Attempts to make a workable APFSDS for the Rarden have been going on since the early 1990s, with many different prototypes made. Yours is probably one of those (unless, of course, it actually should be with a 30x173 case).

Last year, all this work finally resulted in official approval for an adapted version of the Rheinmetall APFSDS projectile developed for the 30x173 as used in the Mauser MK 30-2 (new Puma MICV) and the Bushmaster II/MK44 (various vehicles). I don’t think that any have been ordered yet, though.


#12

Thanks so much Tony! Mystery to me. I think the heavy metal sabot typed device may even travel to the target and not discard?

Jason


#13

I doubt that very much. If the sabot didn’t discard, the projectile would be the right shape to be stabilised by the barrel rifling, so wouldn’t need fins.


#14

Thanks Tony;
I see no way for the sabot (if it even is a sabot) to discard as it is one piece, metal with no visible petals or pre-fragmentation lines other then the aluminum ring the windshield screws into, unless it is fragmented on the inside? Even the windshield is 1 heavy piece. The penetrator, tightly, will turn inside the sabot body with effort. Makes no sense to me. I would think it has to discard somehow?

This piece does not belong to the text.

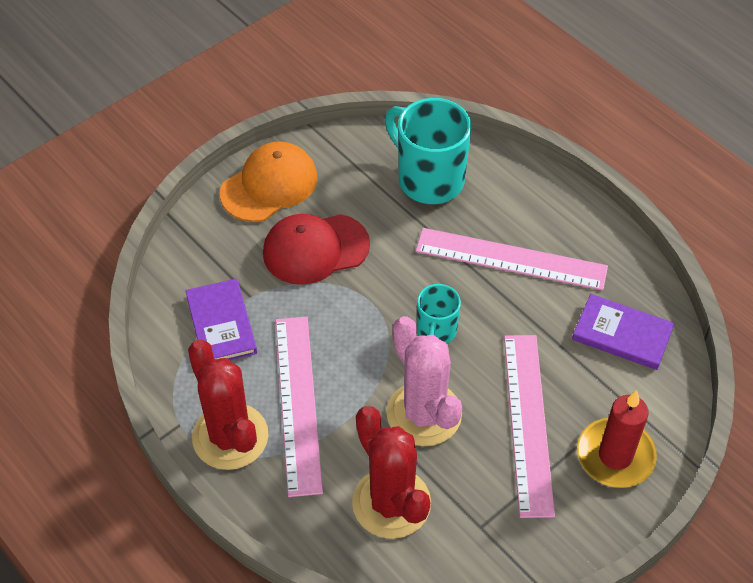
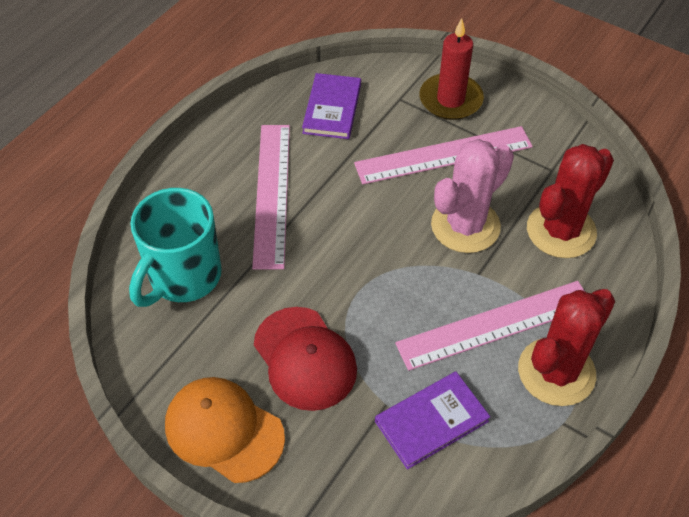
camera: 105 degrees left, 0 degrees up
(436, 332) = (375, 234): turquoise mug -> none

I may be able to get additional specimens. If I do, I may try to send the projectile of one of them away to get sectioned. The sabot part seems to be made from heavy steel instead of a lighter material. I always assumed it was the goal of most sabot designs to be as light as possible to reduce parasitic weight to the sub-projectile, while maintaining its strength to get out of the bore? I am really grateful for your help Tony. I am fairly new at all this and really value your expertise allot.

Jason


#15

I just put a magnet to each of the components. The heavy, one piece sabot part is NOT magnetic. I thought it was steel, but it is not. The penetrator tip (windscreen) is NOT magnetic either. The aluminum part the plastic windscreen screws into, is Not magnetic. The main penetrator, IS magnetic, as is the fin assembly.

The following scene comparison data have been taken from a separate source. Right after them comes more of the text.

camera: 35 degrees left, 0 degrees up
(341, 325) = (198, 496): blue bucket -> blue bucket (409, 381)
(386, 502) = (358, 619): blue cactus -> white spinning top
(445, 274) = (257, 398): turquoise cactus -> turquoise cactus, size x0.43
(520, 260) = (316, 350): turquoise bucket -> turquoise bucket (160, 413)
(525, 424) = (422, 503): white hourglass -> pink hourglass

I wonder if the sabot part is indeed sectioned into 3 120 degree petals and is either pressed so tightly together or painted that it is impossible to see the line?

Jason


#16

Ok, I had a break-threw :-) I removed the white plastic piece just above the fin assembly. It looks as if their is a 3 sectioned sabot that is “Wrapped”, inside a 1 piece thin, possibly aluminum wrapping? You can see this best by looking at the bottom right portion of the sabot in this photo. The sabot petal lines also line up perfectly with the pre-fragment lines of the aluminum part that the plastic windscreen screws into. I hope this description makes some sense.

I wish the picture was better. Very hard to photograph. I will work on a better one.

Jason

blow-up


#17

Ok, I feel like an idiot, but I think I am onto something. The main body or sabot is not metal at all. It is the heaviest, densest plastic or resin I have ever seen. It even has machining marks on it were it looks to have been made on a lath, just like metal. Anyhow, I am guessing that the outer wall and driving band gets cut down in the barrel on exit to reach the internal sabot petal cutouts, causing them to discard, or the sabot breaks on the lines of the internal segment breaks. Sorry for the long process of my brain getting to the bottom of this crazy round.
Jason


#18

You are right that sabots are made as light as they can be. In fact, ones in 30mm calibre normally contain as much plastic as possible, with the necessary strength coming from some light-alloy parts. What you have does seem rather odd.

[edit to add: sorry, I didn’t notice your posts on page 2 before I posted this!]


#19

Thanks so much Tony!

Jason


#20

Well, I finally got the bottom of this round figuring out how its sabot is designed. This one was driving me nuts. Anyhow, I decided to section it after studying it for weeks to figure out my approach. Here are the pics.

Jason

This pic shows all the components of the projectile separated. It seems that their is a internal metal 3 petal sabot (guessing aluminum) that is intern embedded inside a single 1 piece resin outer sabot that is pre-fragmented in 3 places from the inside out. The resin windscreen is extremely heavy & dense resin that is also pre-fragmented in 3 places from the inside out.

I like sectioning the fin assembly to show the way it attaches to the sub-projectile penetrator.